• Recorded data:
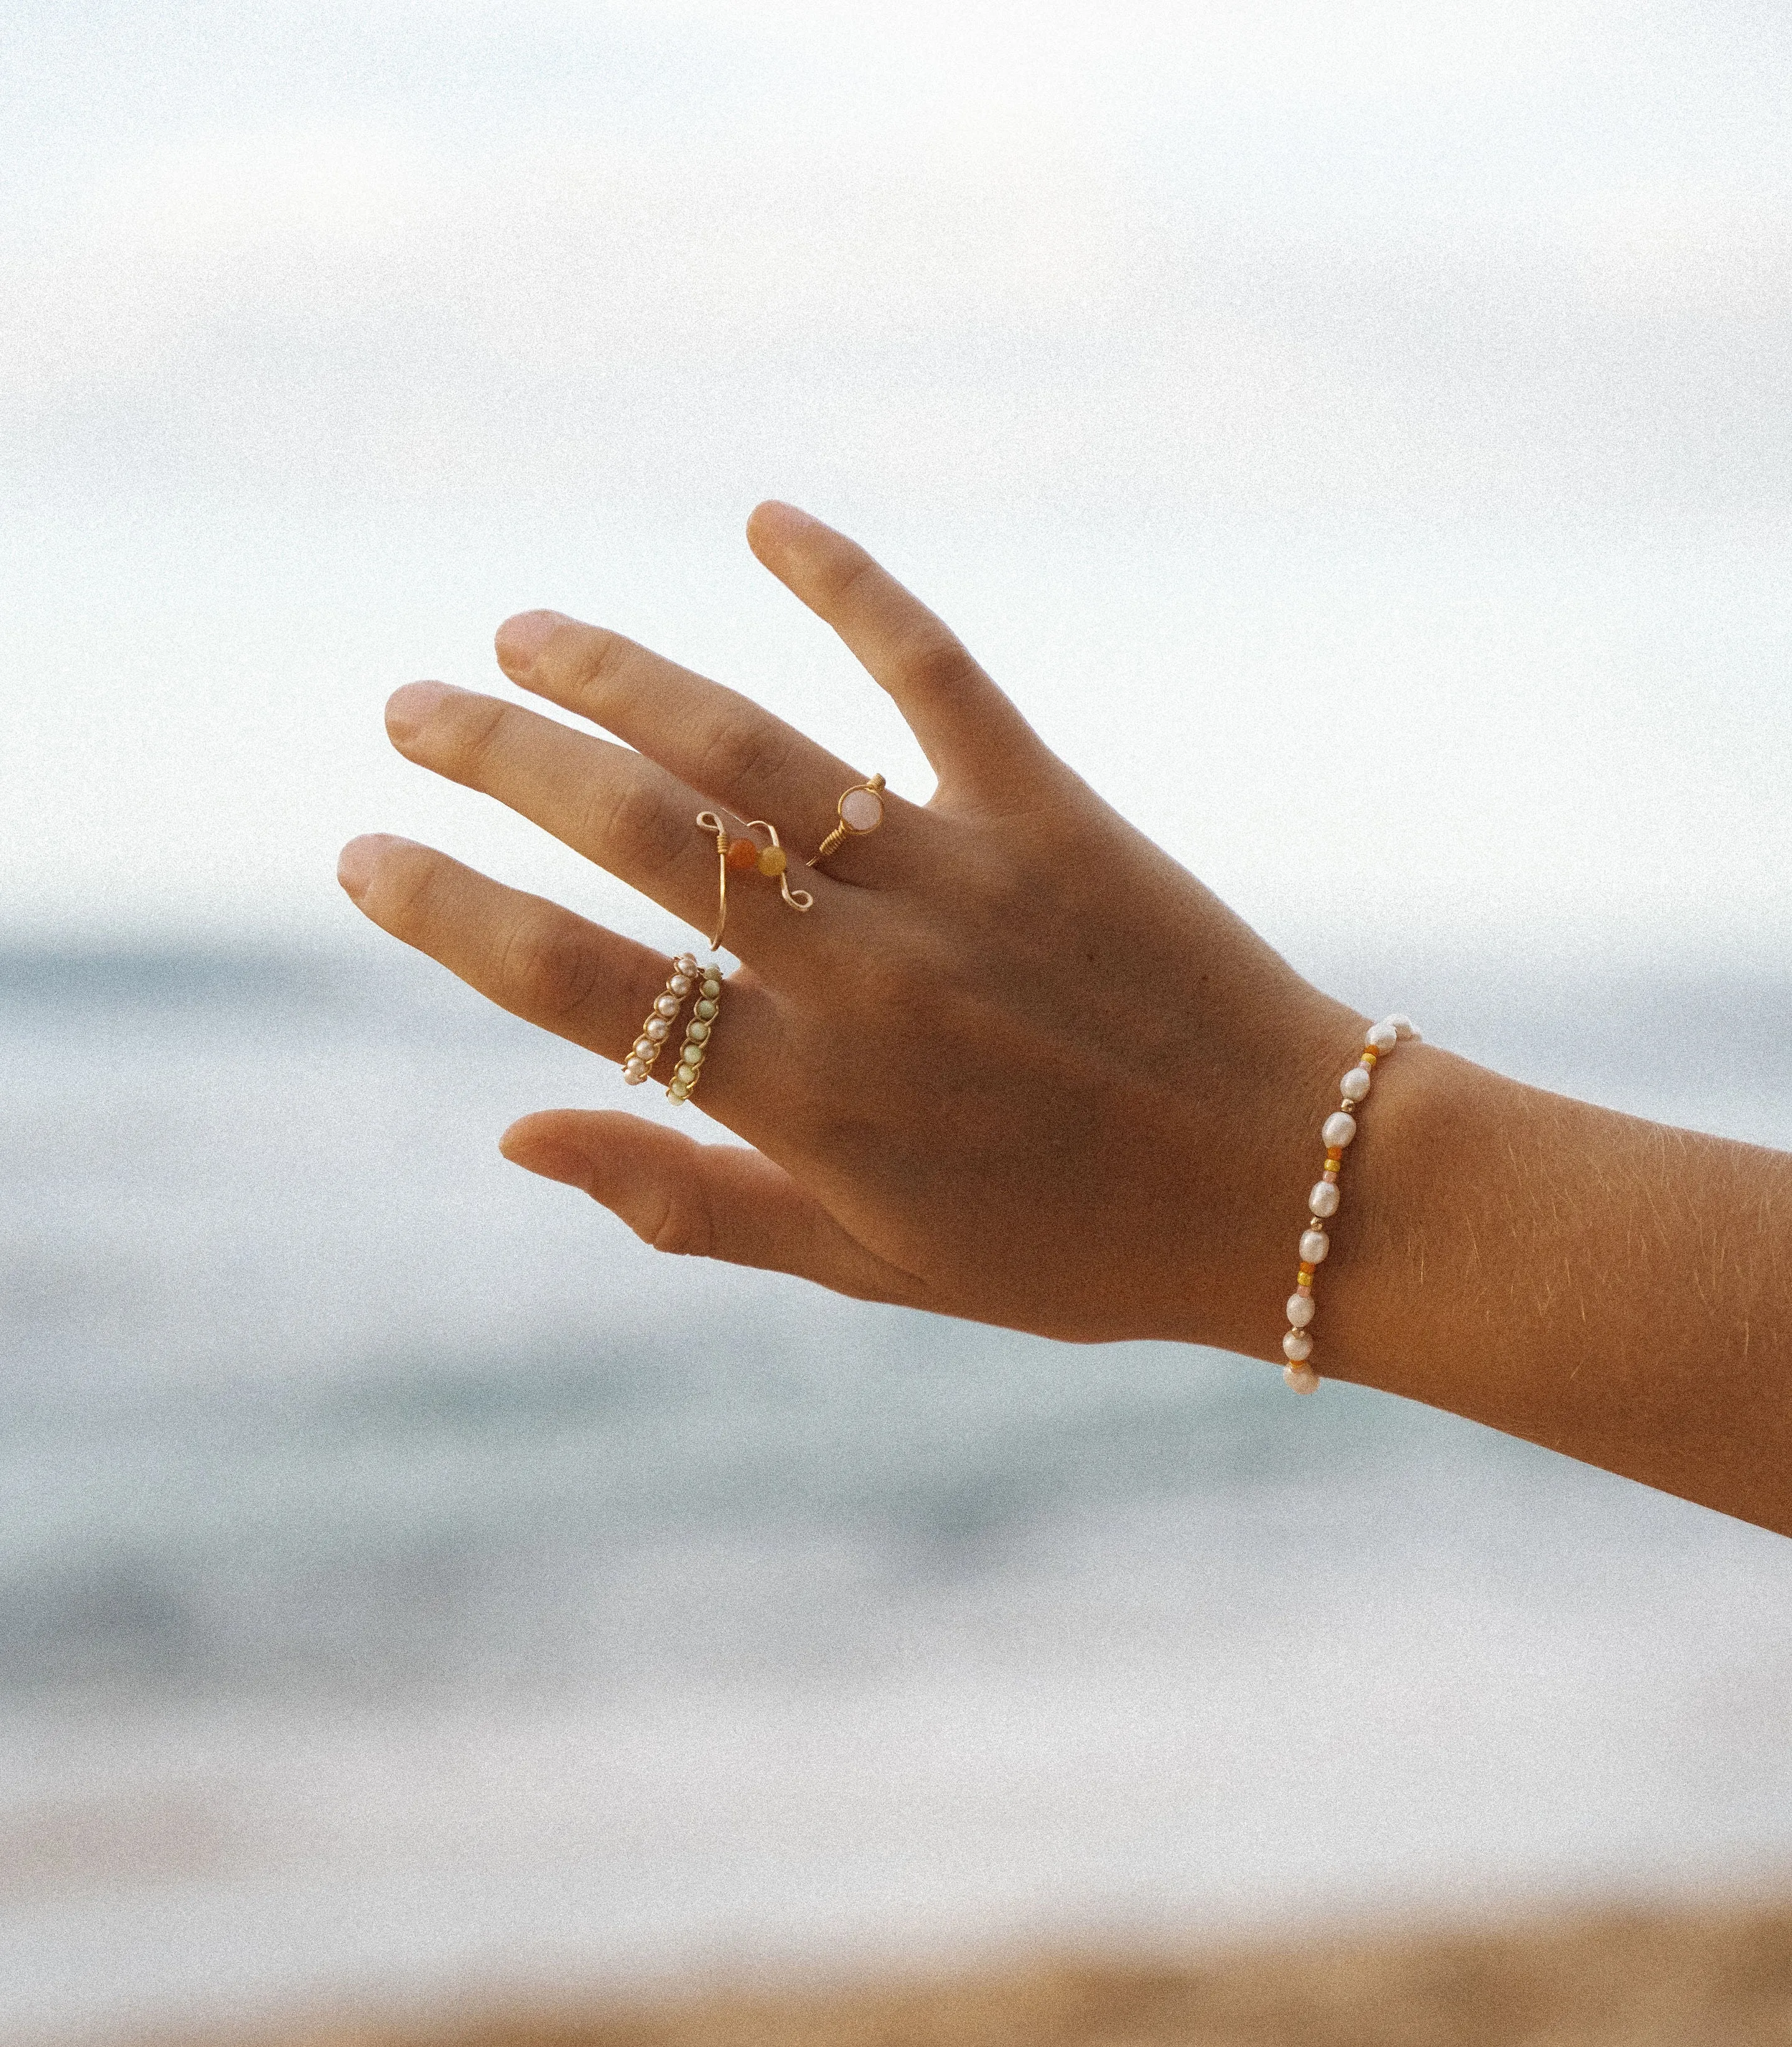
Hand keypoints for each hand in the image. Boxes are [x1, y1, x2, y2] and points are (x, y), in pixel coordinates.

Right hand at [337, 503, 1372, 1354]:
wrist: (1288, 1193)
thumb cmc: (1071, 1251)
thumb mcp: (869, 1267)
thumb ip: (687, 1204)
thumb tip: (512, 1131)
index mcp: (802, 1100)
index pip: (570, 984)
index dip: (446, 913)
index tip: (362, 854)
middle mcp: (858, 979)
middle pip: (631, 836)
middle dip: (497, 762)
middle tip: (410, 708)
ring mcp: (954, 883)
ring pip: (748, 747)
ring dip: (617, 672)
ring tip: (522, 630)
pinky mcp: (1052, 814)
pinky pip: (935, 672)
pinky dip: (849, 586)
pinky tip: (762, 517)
...
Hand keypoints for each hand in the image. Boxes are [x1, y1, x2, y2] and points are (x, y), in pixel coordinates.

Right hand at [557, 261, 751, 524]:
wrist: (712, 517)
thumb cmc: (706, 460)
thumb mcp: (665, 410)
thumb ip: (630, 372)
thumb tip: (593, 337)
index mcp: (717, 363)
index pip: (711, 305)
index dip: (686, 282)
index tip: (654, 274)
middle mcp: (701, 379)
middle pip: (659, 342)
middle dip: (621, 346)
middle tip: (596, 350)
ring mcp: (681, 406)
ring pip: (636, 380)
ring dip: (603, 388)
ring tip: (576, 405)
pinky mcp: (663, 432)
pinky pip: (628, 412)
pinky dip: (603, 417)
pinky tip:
--
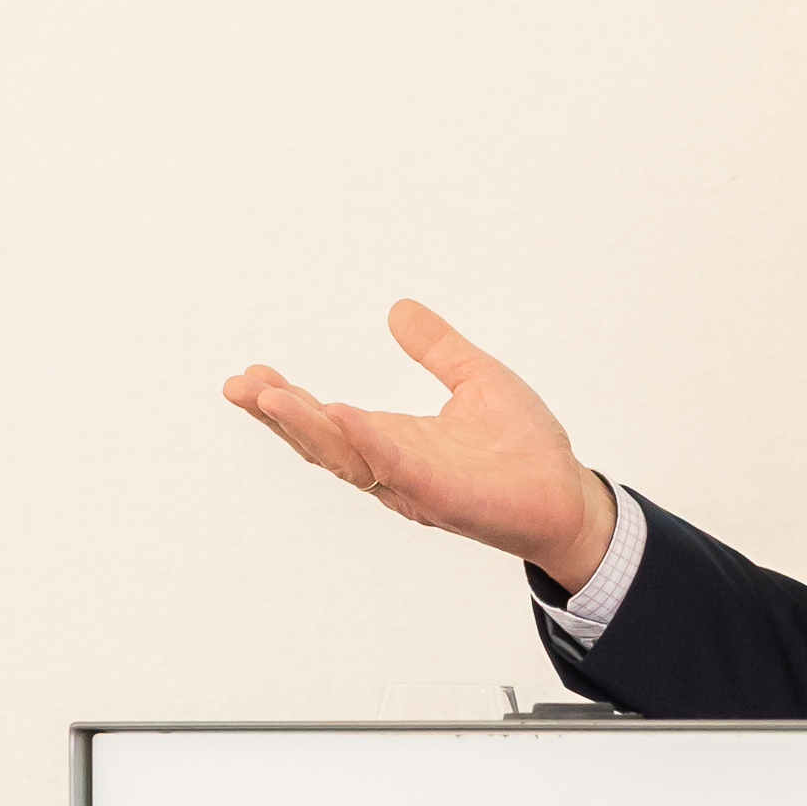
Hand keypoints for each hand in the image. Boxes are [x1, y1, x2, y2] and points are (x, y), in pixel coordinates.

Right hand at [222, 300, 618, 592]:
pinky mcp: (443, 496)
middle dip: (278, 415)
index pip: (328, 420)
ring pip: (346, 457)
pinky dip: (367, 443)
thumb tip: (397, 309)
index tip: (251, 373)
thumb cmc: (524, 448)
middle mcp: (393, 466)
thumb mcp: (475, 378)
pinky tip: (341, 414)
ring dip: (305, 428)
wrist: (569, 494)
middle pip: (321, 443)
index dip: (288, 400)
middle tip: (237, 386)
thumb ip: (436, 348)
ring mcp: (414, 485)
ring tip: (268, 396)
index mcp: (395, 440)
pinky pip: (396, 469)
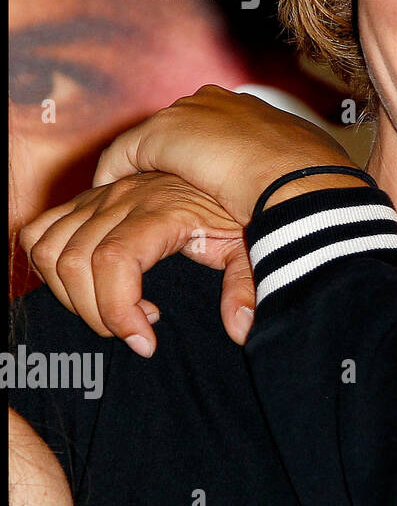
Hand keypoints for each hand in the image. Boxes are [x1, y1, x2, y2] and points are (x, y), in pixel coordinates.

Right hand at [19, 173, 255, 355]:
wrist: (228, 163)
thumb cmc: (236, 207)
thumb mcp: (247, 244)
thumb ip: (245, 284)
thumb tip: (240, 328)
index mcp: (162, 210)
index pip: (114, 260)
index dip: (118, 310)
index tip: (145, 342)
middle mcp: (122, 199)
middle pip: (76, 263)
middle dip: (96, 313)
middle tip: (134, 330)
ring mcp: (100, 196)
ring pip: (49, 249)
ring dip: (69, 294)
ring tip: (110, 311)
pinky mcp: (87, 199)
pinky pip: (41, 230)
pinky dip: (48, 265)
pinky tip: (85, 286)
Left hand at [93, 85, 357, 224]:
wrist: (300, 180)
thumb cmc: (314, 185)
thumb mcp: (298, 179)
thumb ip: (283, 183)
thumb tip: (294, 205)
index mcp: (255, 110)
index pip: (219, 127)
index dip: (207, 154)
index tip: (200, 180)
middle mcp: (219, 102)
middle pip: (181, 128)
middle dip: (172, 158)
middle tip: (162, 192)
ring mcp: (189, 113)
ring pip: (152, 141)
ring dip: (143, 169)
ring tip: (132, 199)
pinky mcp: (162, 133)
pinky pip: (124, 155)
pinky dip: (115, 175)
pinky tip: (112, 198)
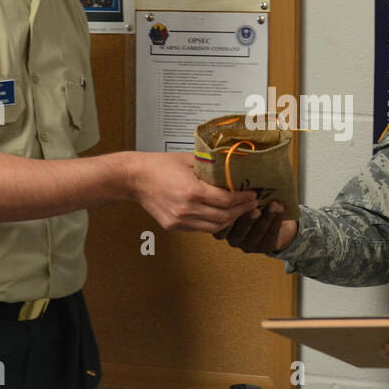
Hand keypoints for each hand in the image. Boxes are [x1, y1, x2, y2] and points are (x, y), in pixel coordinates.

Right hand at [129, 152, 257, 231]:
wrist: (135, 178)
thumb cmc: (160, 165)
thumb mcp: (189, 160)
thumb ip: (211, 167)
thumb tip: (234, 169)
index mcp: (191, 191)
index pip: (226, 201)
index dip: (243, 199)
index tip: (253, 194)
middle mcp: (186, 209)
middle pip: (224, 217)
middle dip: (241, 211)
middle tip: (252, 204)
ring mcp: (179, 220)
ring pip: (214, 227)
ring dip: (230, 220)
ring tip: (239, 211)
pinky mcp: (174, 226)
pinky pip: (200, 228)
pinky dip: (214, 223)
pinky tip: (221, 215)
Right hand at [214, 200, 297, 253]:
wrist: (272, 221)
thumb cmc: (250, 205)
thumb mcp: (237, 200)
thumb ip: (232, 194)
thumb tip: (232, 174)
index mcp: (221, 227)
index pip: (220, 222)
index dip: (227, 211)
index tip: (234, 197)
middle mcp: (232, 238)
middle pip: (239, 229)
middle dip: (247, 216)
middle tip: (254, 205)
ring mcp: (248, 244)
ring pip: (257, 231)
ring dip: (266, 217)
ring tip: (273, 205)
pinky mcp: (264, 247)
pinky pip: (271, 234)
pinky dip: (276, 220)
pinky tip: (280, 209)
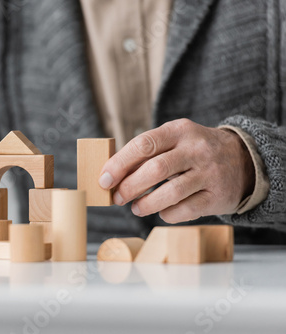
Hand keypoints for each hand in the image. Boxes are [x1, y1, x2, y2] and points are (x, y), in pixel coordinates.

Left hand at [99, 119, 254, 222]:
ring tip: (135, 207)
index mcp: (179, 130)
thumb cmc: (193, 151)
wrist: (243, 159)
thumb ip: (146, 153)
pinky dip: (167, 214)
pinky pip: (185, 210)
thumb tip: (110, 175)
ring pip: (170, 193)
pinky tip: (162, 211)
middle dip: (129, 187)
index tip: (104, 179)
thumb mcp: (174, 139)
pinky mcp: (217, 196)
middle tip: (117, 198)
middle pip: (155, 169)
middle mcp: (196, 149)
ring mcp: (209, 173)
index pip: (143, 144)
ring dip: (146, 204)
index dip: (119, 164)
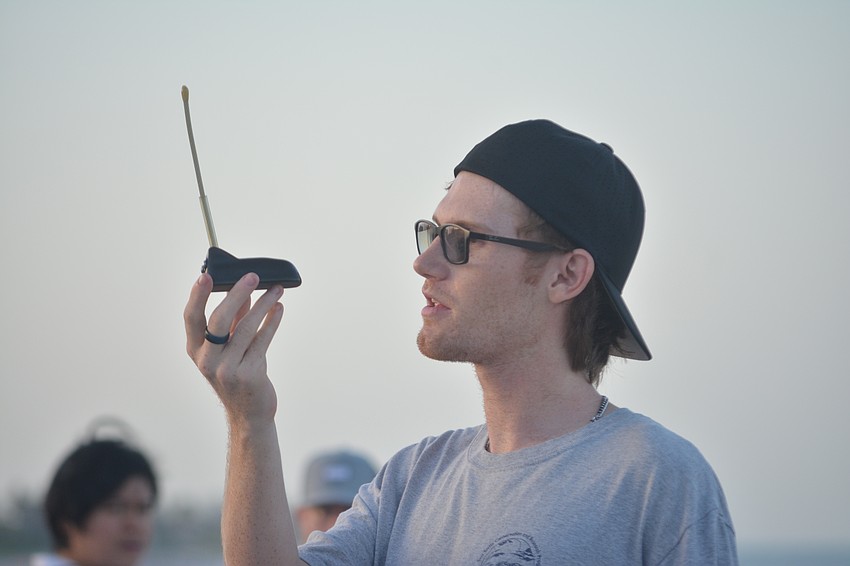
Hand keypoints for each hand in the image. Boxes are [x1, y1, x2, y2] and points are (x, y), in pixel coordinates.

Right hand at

• TASK GOAL: Look above for the line with "index mcp: (162, 210)" and the line with "thumb mcp: (298, 179)". Retype those two lines and every line between them exactly, adding nothing.

• EXERCISE SOLUTION:
index mcp: (162, 210)
index pip: (114, 260)
index dip: (118, 310)
index tip: (145, 342)
middle mcp: (122, 199)
middle pip: (76, 263)
middle dip: (96, 313)
middle tip: (134, 330)
ring mcp: (100, 196)
ring pip: (49, 249)
ring dip: (69, 294)
ring tip: (110, 311)
pinky mcp: (87, 199)
pinky pip: (41, 230)
pinky dip: (48, 265)
pinky tip: (85, 286)
Left hand at [93, 85, 357, 224]:
wrist: (300, 180)
thumb cmc: (314, 185)
thumb mcp: (298, 179)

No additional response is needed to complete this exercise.